After spending $12 million on installing an SAP enterprise resource planning system, Jefferson County, Ala., is debating whether to scrap it and move on, according to a report in Computerworld.
The news comes after a spate of similar announcements by other government entities. Marin County, Calif., is dumping its SAP system and is engaged in a lawsuit that it filed in May with the integrator, Deloitte Consulting.
Divisions within the Agriculture Department and the Marine Corps have also recently ditched SAP in favor of other vendors.
Jefferson County’s SAP system went live a few years ago and still isn’t working as desired, said Chief Financial Officer Jeff Hager in the Computerworld article. Specifically, the county isn’t able to format reports the way it wants and is finding report generation difficult, he said.

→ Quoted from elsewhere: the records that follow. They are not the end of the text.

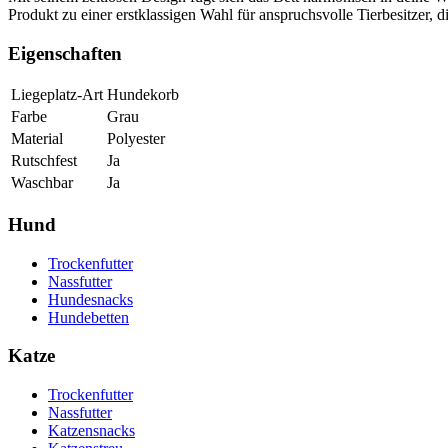
Produkt zu einer erstklassigen Wahl für anspruchsvolle Tierbesitzer, 
Eigenschaften
Liegeplatz-Art
Hundekorb
Farbe
Grau
Material
Polyester
Rutschfest
Ja
Waschbar
Ja
Hund
Trockenfutter
Nassfutter
Hundesnacks
Hundebetten
Katze
Trockenfutter
Nassfutter
Katzensnacks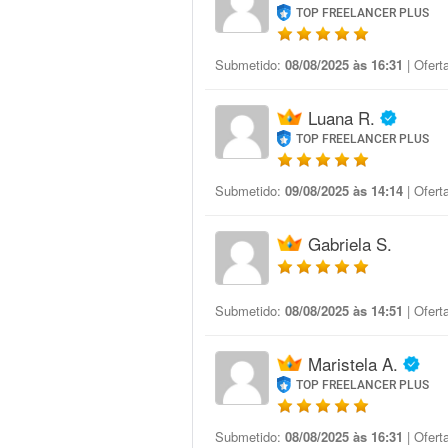
TOP FREELANCER PLUS
Submetido:
08/08/2025 às 16:31
| Ofert
Luana R.
TOP FREELANCER PLUS
Submetido:
09/08/2025 às 14:14
| Ofert
Gabriela S.
Submetido:
08/08/2025 às 14:51
| Ofert
Maristela A.
TOP FREELANCER PLUS
Submetido:
08/08/2025 às 16:31
| Ofert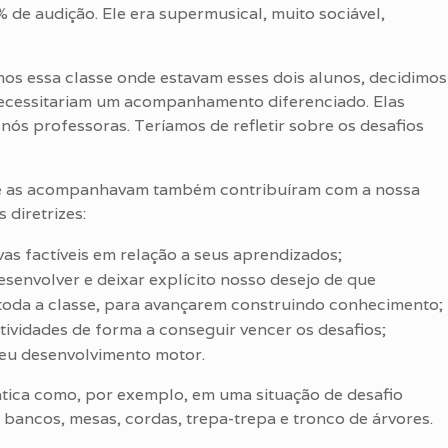
 de audição. Ele era supermusical, muito sociável,
s essa classe onde estavam esses dois alunos, decidimos
necessitariam um acompanhamento diferenciado. Elas
 nós professoras. Teríamos de refletir sobre os desafios
que as acompanhavam também contribuíram com a nossa
 diretrizes:
vas factíveis em relação a seus aprendizados;
esenvolver e deixar explícito nosso desejo de que
 toda a classe, para avançarem construindo conhecimento;
tividades de forma a conseguir vencer os desafios;
seu desenvolvimento motor.
tica como, por exemplo, em uma situação de desafio
ancos, mesas, cordas, trepa-trepa e tronco de árvores.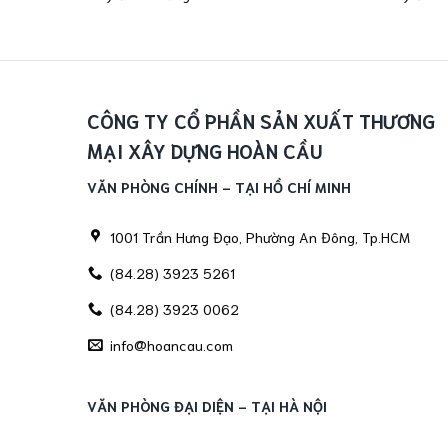
CÔNG TY CỔ PHẦN SẢN XUẤT THƯƠNG
MẠI XÂY DỰNG HOÀN CẦU
VĂN PHÒNG CHÍNH - TẠI HỒ CHÍ MINH
1001 Trần Hưng Đạo, Phường An Đông, Tp.HCM
(84.28) 3923 5261
(84.28) 3923 0062
info@hoancau.com
VĂN PHÒNG ĐẠI DIỆN - TẠI HÀ NỘI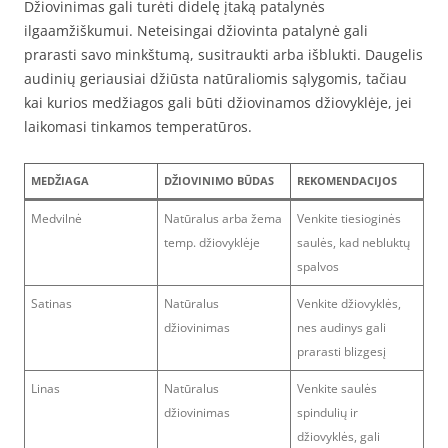
Džiovinimas gali turėti didelę įtaką patalynės
ilgaamžiškumui. Neteisingai džiovinta patalynė gali
prarasti savo minkštumą, susitraukti arba išblukti. Daugelis
audinių geriausiai džiūsta natūraliomis sąlygomis, tačiau
kai kurios medžiagos gali būti džiovinamos džiovyklėje, jei
laikomasi tinkamos temperatūros.
MEDŽIAGA
DŽIOVINIMO BŪDAS
REKOMENDACIJOS
Medvilnė
Natūralus arba žema
Venkite tiesioginės
temp. džiovyklėje
saulės, kad nebluktų
spalvos
Satinas
Natūralus
Venkite džiovyklės,
džiovinimas
nes audinys gali
prarasti blizgesį
Linas
Natūralus
Venkite saulės
džiovinimas
spindulių ir
džiovyklės, gali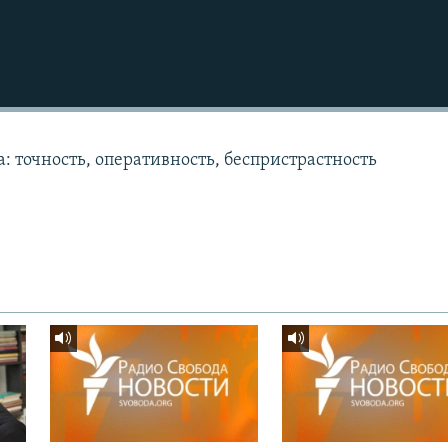
: точность, оперативность, беспристрастность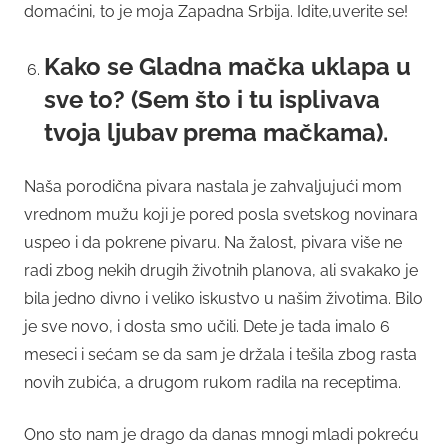
domaćini, to je moja Zapadna Srbija. Idite,uverite se!
Kako se Gladna mačka uklapa u
sve to? (Sem što i tu isplivava
tvoja ljubav prema mačkama).
Naša porodična pivara nastala je zahvaljujući mom
vrednom mužu koji je pored posla svetskog novinara
uspeo i da pokrene pivaru. Na žalost, pivara više ne
radi zbog nekih drugih životnih planova, ali svakako je
bila jedno divno i veliko iskustvo u našim životima. Bilo
je sve novo, i dosta smo učili. Dete je tada imalo 6
meseci i sećam se da sam je držala i tešila zbog rasta
novih zubića, a drugom rukom radila na receptima.
Ono sto nam je drago da danas mnogi mladi pokreću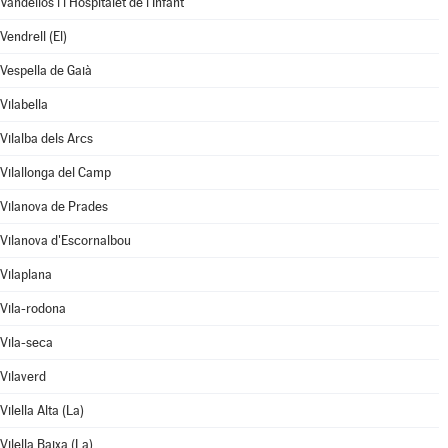
Vandellòs i l'Hospitalet de l'Infant
Vendrell (El)
Vespella de Gaià
Vilabella
Vilalba dels Arcs
Vilallonga del Camp
Vilanova de Prades
Vilanova d'Escornalbou
Vilaplana
Vila-rodona
Vila-seca
Vilaverd
Vilella Alta (La)
Vilella Baixa (La)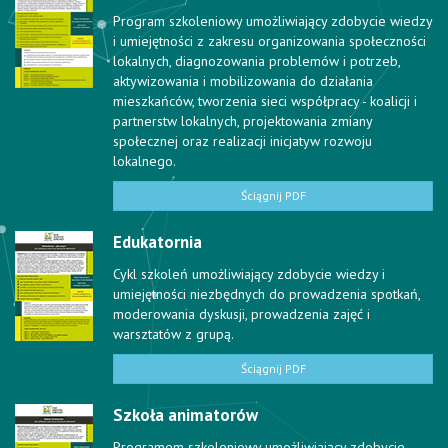
Program szkoleniowy umożliwiający zdobycie wiedzy
i umiejętności z zakresu organizowania społeczności
lokalnych, diagnozowania problemów i potrzeb,
aktywizowania i mobilizowania do działania
mieszkańców, tworzenia sieci współpracy - koalicji i
partnerstw lokalnych, projektowania zmiany
społecznej oraz realizacji inicjatyw rozwoju
lokalnego.
Ściągnij PDF
Edukatornia
Cykl szkoleń umożliwiający zdobycie wiedzy i
umiejętności niezbędnych do prowadzenia spotkań,
moderowania dyskusji, prowadzenia zajęć i
warsztatów z grupą.
Ściągnij PDF
Szkoła animatorów
Programem szkoleniowy umożliwiający zdobycie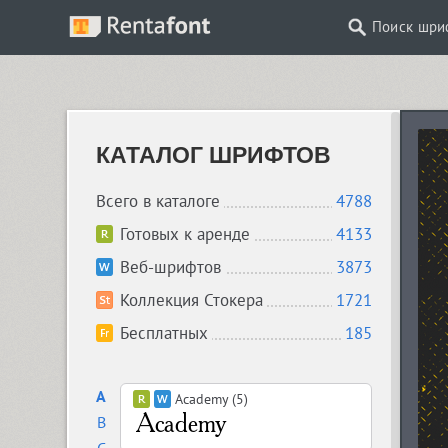
Поиск шри
КАТАЛОГ ШРИФТОВ
Всего в каталоге
4788
Готовых к аренде
4133
Веб-шрифтов
3873
Коллекция Стокера
1721
Бесплатных
185
A
Academy (5)
B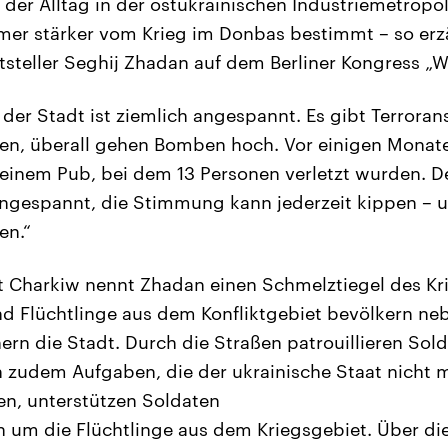
 der Alltag in der ostukrainischen Industriemetropol
er stärker vom Krieg im Donbas bestimmt – so erzä
ftsteller Seghij Zhadan auf dem Berliner Kongress „
der Stadt ist ziemlich angespannt. Es gibt Terroran
en, überall gehen Bomben hoch. Vor einigen Monat
 einem Pub, bei dem 13 Personen verletzt wurden. De
angespannt, die Stimmung kann jederzeit kippen – u
en.“
 Charkiw nennt Zhadan einen Schmelztiegel des Kri
d Flüchtlinge aus dem Konfliktgebiet bevölkern ne
ern die Stadt. Durch die Straßen patrouillieren Sol
en zudem Aufgaben, die der ukrainische Staat nicht m
n, unterstützen Soldaten
um die Flüchtlinge aus dem Kriegsgebiet. Über die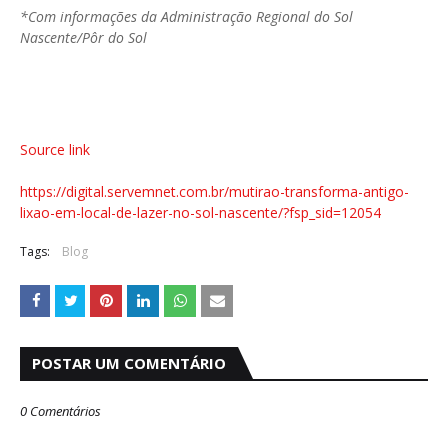
*Com informações da Administração Regional do Sol
Nascente/Pôr do Sol
Source link
https://digital.servemnet.com.br/mutirao-transforma-antigo-
lixao-em-local-de-lazer-no-sol-nascente/?fsp_sid=12054
Tags:
Blog
POSTAR UM COMENTÁRIO
0 Comentários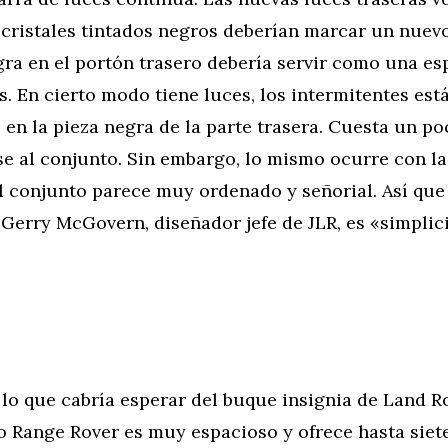
 cristales tintados negros deberían marcar un nuevo
ra en el portón trasero debería servir como una es
s. En cierto modo tiene luces, los intermitentes est
en la pieza negra de la parte trasera. Cuesta un po
e al conjunto. Sin embargo, lo mismo ocurre con la
l conjunto parece muy ordenado y señorial. Así que 
 Gerry McGovern, diseñador jefe de JLR, es «simplic
s lo que cabría esperar del buque insignia de Land R
vo Range Rover es muy espacioso y ofrece hasta siet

Hager said he'll spend the next four to six months deciding what to do.
Hagar, who was hired two months ago, told the Birmingham News that the county spends more than $2.5 million annually -- a staggering amount, in his opinion -- to maintain the system.
"I would expect a county this size to spend around $500,000 to $750,000 annually on its information system," he said. Hager told the newspaper that he's not second-guessing the decision to purchase the system, "but I believe it would have been difficult to convince me that SAP was the right solution for the county."
"It's not user-friendly," County Commissioner George Bowman said in the Birmingham News article. "There are systems out there that could better support the operations that we have here within the county and help with our accounting process."
Mark Testoni, president of SAP public services, told Computerworld that the company is aware of the situation and is eager to help Jefferson County resolve any problems. Company and county officials are scheduled to meet and discuss the situation next week.
Like Marin County, Jefferson used a third-party integrator. SAP only recently learned that the county was not satisfied, Testoni said in the Computerworld article.
"They were operating successfully to our knowledge," he said in that report. "We were somewhat surprised that they were looking to change direction. We want to go down there and be as supportive as we can." SAP can provide new tools and practices that Testoni believes will resolve the concerns, he said.
Altimeter Group analyst Ray Wang, also quoted in Computerworld, believes Jefferson County, with its population of 665,000, should not have chosen SAP in the first place -- not because the software is bad, but because it is geared to larger populations.
"Public-sector agencies below 1 million in citizen counts may be overkill for an on-premise implementation of SAP," he said. "The staffing required and support and maintenance become quite costly."